TEXT PROVIDED:
━━━━━━━━━━━━━━━━
[Buddha-l] Nirvana si, bodhi no! [was: liturgical languages]

Richard P. Hayes rhayes at unm.edu
Fri May 13 10:04:08 MDT 2005


On Thu, 2005-05-12 at 23:40 -0500, Bruce Burrill wrote:

> Would you be kind enough to expand on this -- the difference between 
> nirvana and enlightenment, and the role the Lotus Sutra plays in this. 

Unless I am mistaken (I usually am about Buddhism), the goal of original
Buddhism was nirvana, which was seen as the cessation and blocking of
the further arising of the kleshas for the remainder of this life and
the cessation of rebirth to any future rebirth in any realm at any time.
One of the kleshas is delusion, the absence of which is awakening from
delusion or coming to one's senses. Coming to one's senses is called
bodhi, often translated as enlightenment (but I, perhaps alone in this
wilderness, find this a truly repugnant translation fobbed off on us by
European enthusiasts of the European Enlightenment). Bodhi is a
necessary but not a sufficient condition for nirvana. Bodhi, in other
words, is not the goal of Buddhist practice. Even in Mahayana,
bodhicitta is not the goal of Buddhist practice; rather, the goal is
still nirvana. Bodhicitta is the desire to recover one's senses well
enough to lead all suffering beings to nirvana. It is a means to a noble
end. Even in so-called Happy Land (or Pure Land) Buddhism, the goal is
not to attain the Happy Land. That is merely a way-station on the way to
nirvana. So in both original and Mahayana Buddhism the final goal is
nirvana, and nirvana is a name given to the absence of kleshas and the
blocking (damming, to use the standard metaphor in early Buddhist texts)
━━━━━━━━━━━━━━━━
ENTRIES PROVIDED:

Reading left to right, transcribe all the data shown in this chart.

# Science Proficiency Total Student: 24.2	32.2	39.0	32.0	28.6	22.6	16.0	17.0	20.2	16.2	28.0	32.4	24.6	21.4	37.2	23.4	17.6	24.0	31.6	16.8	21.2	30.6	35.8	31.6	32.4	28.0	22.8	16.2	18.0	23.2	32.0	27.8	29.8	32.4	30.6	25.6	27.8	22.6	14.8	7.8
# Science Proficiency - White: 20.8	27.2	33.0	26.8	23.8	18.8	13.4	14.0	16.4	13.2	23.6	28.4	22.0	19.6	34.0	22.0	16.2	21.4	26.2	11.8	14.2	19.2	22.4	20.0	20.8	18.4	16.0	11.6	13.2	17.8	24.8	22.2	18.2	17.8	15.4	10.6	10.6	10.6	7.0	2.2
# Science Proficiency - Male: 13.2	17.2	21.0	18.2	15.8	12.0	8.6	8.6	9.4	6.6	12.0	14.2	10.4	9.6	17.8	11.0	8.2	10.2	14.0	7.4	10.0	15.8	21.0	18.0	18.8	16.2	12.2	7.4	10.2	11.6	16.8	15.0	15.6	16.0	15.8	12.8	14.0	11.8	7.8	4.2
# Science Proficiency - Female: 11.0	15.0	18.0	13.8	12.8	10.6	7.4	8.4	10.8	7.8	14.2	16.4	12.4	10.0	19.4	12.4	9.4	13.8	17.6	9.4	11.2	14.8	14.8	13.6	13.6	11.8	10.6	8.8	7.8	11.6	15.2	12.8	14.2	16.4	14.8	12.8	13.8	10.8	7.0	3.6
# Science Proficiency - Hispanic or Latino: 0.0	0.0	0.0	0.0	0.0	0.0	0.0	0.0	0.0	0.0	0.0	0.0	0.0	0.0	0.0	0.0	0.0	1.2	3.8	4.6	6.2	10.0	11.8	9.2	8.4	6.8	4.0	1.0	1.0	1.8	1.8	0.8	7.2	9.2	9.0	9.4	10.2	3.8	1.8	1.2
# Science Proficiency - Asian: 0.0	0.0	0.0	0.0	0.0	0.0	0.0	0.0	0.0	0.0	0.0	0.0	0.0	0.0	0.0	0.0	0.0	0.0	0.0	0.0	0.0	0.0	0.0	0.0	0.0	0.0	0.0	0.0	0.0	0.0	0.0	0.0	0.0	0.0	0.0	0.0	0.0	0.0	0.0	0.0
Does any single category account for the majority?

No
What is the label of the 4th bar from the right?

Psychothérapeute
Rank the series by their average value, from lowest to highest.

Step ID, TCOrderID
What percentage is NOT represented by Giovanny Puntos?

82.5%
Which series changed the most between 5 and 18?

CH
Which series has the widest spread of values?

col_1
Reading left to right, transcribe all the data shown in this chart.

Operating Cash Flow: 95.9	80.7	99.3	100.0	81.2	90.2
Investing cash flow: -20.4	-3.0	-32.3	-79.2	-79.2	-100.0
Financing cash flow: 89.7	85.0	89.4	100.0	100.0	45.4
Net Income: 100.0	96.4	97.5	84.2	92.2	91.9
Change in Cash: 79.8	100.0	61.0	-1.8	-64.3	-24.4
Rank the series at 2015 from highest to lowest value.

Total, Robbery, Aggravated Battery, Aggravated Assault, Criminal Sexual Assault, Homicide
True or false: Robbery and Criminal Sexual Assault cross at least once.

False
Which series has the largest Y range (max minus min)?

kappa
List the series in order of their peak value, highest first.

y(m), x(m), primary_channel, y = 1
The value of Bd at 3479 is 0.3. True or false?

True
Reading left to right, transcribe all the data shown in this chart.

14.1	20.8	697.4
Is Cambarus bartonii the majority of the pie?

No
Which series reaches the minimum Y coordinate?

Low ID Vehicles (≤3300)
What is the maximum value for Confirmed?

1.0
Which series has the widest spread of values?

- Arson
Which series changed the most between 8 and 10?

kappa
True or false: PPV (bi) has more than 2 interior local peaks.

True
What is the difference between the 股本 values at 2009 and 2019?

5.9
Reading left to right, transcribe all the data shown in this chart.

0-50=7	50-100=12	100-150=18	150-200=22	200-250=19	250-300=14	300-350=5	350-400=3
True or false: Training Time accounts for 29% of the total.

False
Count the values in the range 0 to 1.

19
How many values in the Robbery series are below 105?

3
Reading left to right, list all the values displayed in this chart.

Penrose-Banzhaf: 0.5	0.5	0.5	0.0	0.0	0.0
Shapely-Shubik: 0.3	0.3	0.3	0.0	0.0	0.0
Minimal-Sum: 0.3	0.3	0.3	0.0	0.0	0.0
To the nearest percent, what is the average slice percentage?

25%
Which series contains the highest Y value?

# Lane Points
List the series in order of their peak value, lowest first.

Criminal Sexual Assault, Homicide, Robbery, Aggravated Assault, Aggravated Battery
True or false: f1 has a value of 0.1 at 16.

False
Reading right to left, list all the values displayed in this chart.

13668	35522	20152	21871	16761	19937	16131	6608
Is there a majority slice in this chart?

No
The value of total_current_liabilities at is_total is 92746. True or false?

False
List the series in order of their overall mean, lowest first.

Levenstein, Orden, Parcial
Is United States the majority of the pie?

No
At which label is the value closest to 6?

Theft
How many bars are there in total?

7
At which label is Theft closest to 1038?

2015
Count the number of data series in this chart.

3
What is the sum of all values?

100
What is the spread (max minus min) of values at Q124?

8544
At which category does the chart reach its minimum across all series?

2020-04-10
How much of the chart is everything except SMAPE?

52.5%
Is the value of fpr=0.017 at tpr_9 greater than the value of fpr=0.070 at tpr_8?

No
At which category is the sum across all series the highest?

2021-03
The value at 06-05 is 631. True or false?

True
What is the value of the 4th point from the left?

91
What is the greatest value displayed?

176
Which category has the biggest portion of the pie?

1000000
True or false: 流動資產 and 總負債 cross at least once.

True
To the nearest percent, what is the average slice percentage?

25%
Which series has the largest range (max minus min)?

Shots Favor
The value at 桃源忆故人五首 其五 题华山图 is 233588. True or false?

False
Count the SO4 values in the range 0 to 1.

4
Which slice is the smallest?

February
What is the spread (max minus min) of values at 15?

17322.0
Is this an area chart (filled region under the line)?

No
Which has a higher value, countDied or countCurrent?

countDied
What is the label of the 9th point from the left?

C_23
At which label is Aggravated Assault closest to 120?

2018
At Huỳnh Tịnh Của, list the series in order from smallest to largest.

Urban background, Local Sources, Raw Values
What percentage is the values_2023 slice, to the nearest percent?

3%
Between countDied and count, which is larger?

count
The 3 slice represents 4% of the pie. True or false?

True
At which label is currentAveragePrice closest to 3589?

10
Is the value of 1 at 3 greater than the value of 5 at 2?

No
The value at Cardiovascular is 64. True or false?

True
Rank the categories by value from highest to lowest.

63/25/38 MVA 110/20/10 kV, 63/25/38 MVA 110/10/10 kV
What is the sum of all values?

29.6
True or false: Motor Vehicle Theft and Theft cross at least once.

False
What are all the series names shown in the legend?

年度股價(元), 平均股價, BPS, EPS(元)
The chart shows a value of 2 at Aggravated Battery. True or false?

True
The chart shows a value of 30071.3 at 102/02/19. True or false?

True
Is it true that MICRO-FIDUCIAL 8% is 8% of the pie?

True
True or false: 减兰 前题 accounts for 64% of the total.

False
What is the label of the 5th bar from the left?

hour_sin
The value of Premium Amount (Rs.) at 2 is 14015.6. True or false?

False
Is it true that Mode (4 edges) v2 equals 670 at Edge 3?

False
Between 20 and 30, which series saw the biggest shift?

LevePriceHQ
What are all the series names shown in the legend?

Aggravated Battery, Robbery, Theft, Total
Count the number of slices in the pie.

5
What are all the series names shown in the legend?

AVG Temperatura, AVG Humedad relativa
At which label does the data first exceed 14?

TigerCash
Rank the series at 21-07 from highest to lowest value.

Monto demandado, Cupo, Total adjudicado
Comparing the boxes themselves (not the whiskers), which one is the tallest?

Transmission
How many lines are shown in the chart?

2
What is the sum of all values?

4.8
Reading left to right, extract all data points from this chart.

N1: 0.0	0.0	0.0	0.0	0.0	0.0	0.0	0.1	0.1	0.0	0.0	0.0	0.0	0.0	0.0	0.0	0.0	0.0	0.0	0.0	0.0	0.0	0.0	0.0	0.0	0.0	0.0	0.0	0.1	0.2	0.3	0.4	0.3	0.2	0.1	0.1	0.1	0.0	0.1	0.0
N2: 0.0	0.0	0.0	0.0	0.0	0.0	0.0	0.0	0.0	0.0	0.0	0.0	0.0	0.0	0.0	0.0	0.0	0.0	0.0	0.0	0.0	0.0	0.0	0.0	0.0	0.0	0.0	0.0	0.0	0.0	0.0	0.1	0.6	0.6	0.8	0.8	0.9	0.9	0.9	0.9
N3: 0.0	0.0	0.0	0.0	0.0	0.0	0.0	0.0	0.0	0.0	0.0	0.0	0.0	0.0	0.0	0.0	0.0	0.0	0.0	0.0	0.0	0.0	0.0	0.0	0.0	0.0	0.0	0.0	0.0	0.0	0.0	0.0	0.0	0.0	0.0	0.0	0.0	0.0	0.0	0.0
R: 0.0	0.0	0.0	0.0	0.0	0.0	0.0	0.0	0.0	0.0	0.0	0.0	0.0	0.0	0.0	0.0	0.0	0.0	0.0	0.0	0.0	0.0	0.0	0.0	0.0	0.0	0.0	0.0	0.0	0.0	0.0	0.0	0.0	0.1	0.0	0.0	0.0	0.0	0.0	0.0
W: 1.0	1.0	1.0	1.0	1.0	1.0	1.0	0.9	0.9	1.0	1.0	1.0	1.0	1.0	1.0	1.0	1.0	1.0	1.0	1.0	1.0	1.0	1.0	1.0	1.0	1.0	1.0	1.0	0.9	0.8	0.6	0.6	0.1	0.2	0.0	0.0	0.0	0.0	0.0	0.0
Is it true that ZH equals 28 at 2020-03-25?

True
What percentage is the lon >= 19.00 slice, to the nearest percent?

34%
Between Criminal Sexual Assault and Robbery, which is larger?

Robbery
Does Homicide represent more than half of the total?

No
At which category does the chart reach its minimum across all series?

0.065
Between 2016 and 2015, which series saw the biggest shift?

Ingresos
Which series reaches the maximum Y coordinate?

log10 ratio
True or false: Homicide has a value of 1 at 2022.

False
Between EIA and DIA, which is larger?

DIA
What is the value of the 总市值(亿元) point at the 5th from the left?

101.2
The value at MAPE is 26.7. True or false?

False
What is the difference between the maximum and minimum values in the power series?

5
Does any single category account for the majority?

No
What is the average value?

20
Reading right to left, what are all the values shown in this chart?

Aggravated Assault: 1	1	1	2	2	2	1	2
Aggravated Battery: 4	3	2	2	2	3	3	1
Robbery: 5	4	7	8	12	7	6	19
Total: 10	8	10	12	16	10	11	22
━━━━━━━━━━━━━━━━
EXERCISE: Could you continue the mailing-list post above on nirvana and bodhi, picking up right after its final words?

SOLVED PROBLEM:
of future rebirth.

What changed with the Lotus Sutra, I think, was the explicit denigration
of nirvana and the elevation of anuttara samyaksambodhi (previously seen
as a quality only of the Buddha) to the status of the goal of all
Buddhist practice. The claim is made that unsurpassed perfect awakening
is the goal to which everyone will attain, unless they "settle" for
"mere nirvana." Striving for nirvana is then seen as the goal of those
who are overwhelmed with "overweening pride" (to use one of the
favourite refrains from the Lotus).

During all the years I practiced Zen, I never once heard any talk of
nirvana. All I ever heard about was enlightenment, which I gather was
seen as the natural state of all beings. So seeing nature (kensho) was
seeing the intrinsic enlightenment of all beings, sentient and
insentient. It never made any sense to me. I continued with Zen only
because I liked eating with chopsticks. When the outfit I was with
starting eating with spoons and forks, Zen lost all its appeal to me and
I let my overweening pride steer me back to original Buddhism and the
pursuit of nirvana.

There are reasons why I think nirvana is superior in every way to bodhi
as an ultimate goal. Let me address that issue in a separate message,
which I will write when I get back from my yoga class (taught by my
lovely and flexible wife, who disagrees completely with my understanding
of Buddhism but tolerates me anyway).

-- 
Richard Hayes
***
"The spiritual path is never one of achievement; it is always one of
letting go. The more we let go, the more there is empty and open space
for us to see reality."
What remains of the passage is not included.